I couldn’t tell you exactly why I never got around to seeing RoboCop until tonight.

I vaguely remember at the time being scared off by stories of how ultra-violent it was. Later, I just dismissed it as being another 80s action movie. After that, I put it in the same category as Total Recall — I was sure it’d be entertaining enough, but stupid. Even after seeing Starship Troopers and (after a month or two) finally realizing how brilliant that movie is, I still wasn’t that interested in RoboCop.

I think my crippling fear of Ronny Cox had something to do with it, too.

Whatever the case, I finally know what all the fuss was about. What a great, bizarre movie. I can’t even imagine the confidence it’d take to pull something like that off — there’s absolutely nothing subtle about it, and yet you spend the whole time knowing that they’re in on the joke and still wondering if they’re taking it all seriously. It’s kind of like a quantum movie: simultaneously a straightforward, sleazy, cheesy 80s action movie and a satire of those movies and the 80s in general. (The movie has a guy instantly mutated by toxic waste, and Miguel Ferrer snorting coke off a woman’s chest!)

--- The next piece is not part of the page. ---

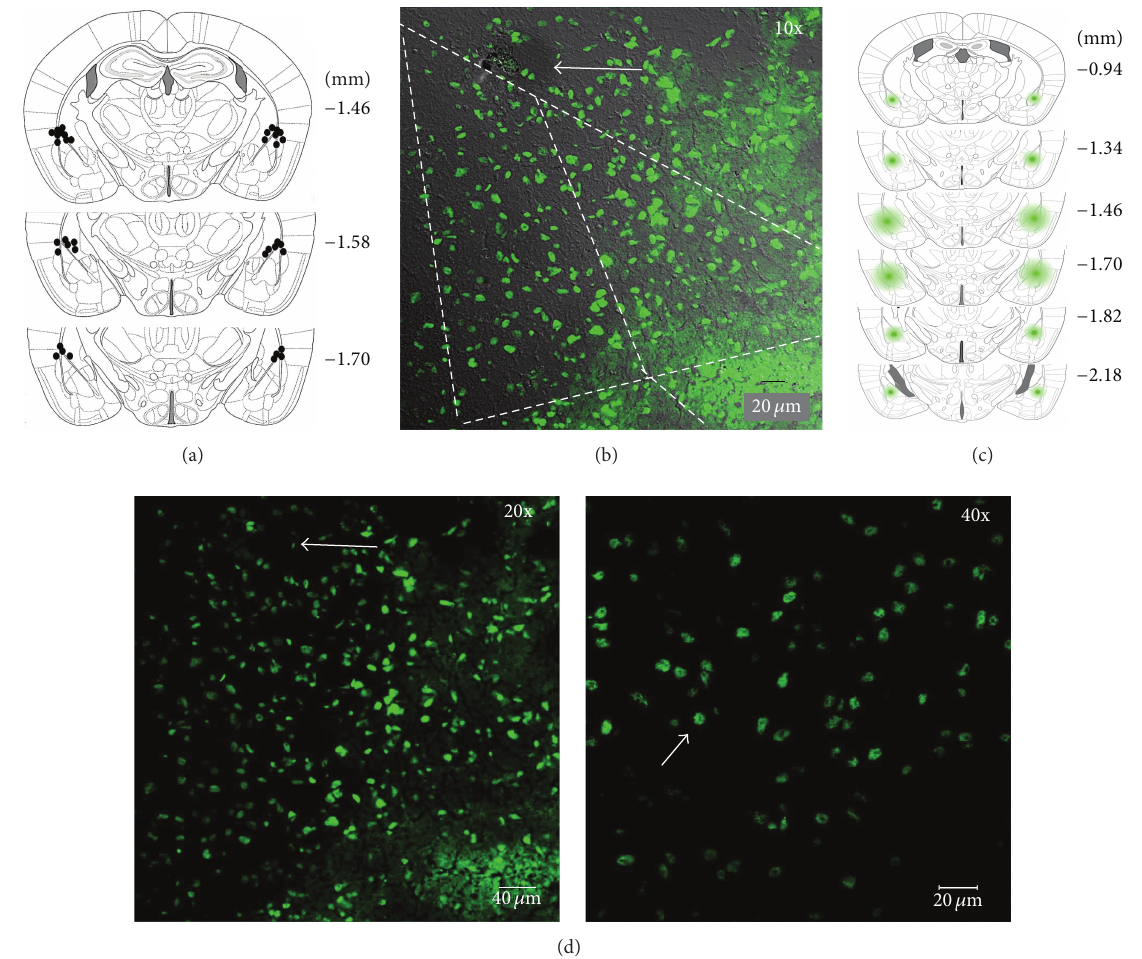
Figure 3: Distribution of cannula placements and RAG1 antisense oligonucleotide diffusion within the amygdala. After behavioral treatments with RAG1 antisense or random oligonucleotides, animals were microinfused the next day with thionine to verify cannulae injectors’ placement. Another set of animals was used to observe FITC-labeled RAG1 antisense diffusion. (a) Schematic representation of the amygdala at different rostrocaudal planes illustrating the position of cannulae injectors determined by thionine microinfusion. Injector tips for each cannula are represented by dark spots. (b) FITC- RAG1 antisense diffusion within the amygdalar complex; arrow indicates the injector’s tip. (c) Schemes of coronal sections showing the diffusion of FITC- RAG1 antisense diffusion into the amygdala of animals decapitated 3 h after fluorescent oligonucleotide infusion. FITC- RAG1 antisense diffusion is represented by green shading from anterior to posterior areas of the amygdalar complex. The numbers in (a) and (c) indicate the distance from bregma in millimeters. A total of 4 mice were used in these studies. (d) Photomicrograph at higher magnification of FITC- RAG1 antisense diffusion showed clearly incorporation into the cells (depicted by the arrows) within amygdalar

I mentioned it took me a while to get what was going on with Starship Troopers, and that movie was even more obviously campy, plus it came ten years later, after the audience had plenty of time to get used to deconstructionism. I remember watching True Lies and thinking it was such a clever spoof of action movies, but it didn’t even survive two years before seeming clumsy, vapid and obvious. RoboCop feels like it has after-burners: ride the initial launch as a super-violent action movie that seems a little smarter than average; ride through the irony wave of the 90s as a part of pop culture, surviving references and attempts to make fun of it; then gain a new appreciation two decades later, when viewers can marvel at seeing Laura Palmer’s dad as a hip club-goer and Eric’s dad from “That 70s Show” dropping f-bombs and shooting off people’s hands with a shotgun. And even with the jerky stop-motion and the barrage of 80s hair and glasses, you still have to watch it and think, “that’s just cool.”

I can guarantee that I wouldn’t have understood RoboCop in 1987, since 99% of the movies and TV made in the 80s was exactly like that, with no sense of irony. At the time, “Moonlighting” was still a years-ahead-of-its-time masterpiece of self-awareness and post-modernism, and looking back at those episodes now is almost painful.

The genius of RoboCop (and Starship Troopers, to a lesser degree) is that it still works as an action movie, even if you’re not in the mood for satire on urban decay, the evil that corporations do, and the emptiness of the media. It’s pretty ballsy to make movies that unapologetically say “screw you” to everyone, including the movie’s main characters themselves; to do that and make it not angry and pointlessly cynical, but actually entertaining, takes a hell of a lot of talent. And it leaves you vulnerable to so much that can fail from concept to execution — as Basic Instinct and Showgirls both prove.

Best of all: I finally get another reference from an old episode of “Mystery Science Theater 3000.” In “Catalina Capers,” there’s a scene where the bots are saying their bedtime prayers, and Crow says, “and God bless ED-209, although I don’t know why you’d make a robot who couldn’t walk down stairs.” I’ve made it my goal that by the time I die, I’ll have gotten every reference the MST3K guys ever made. There’s still only a few thousand left.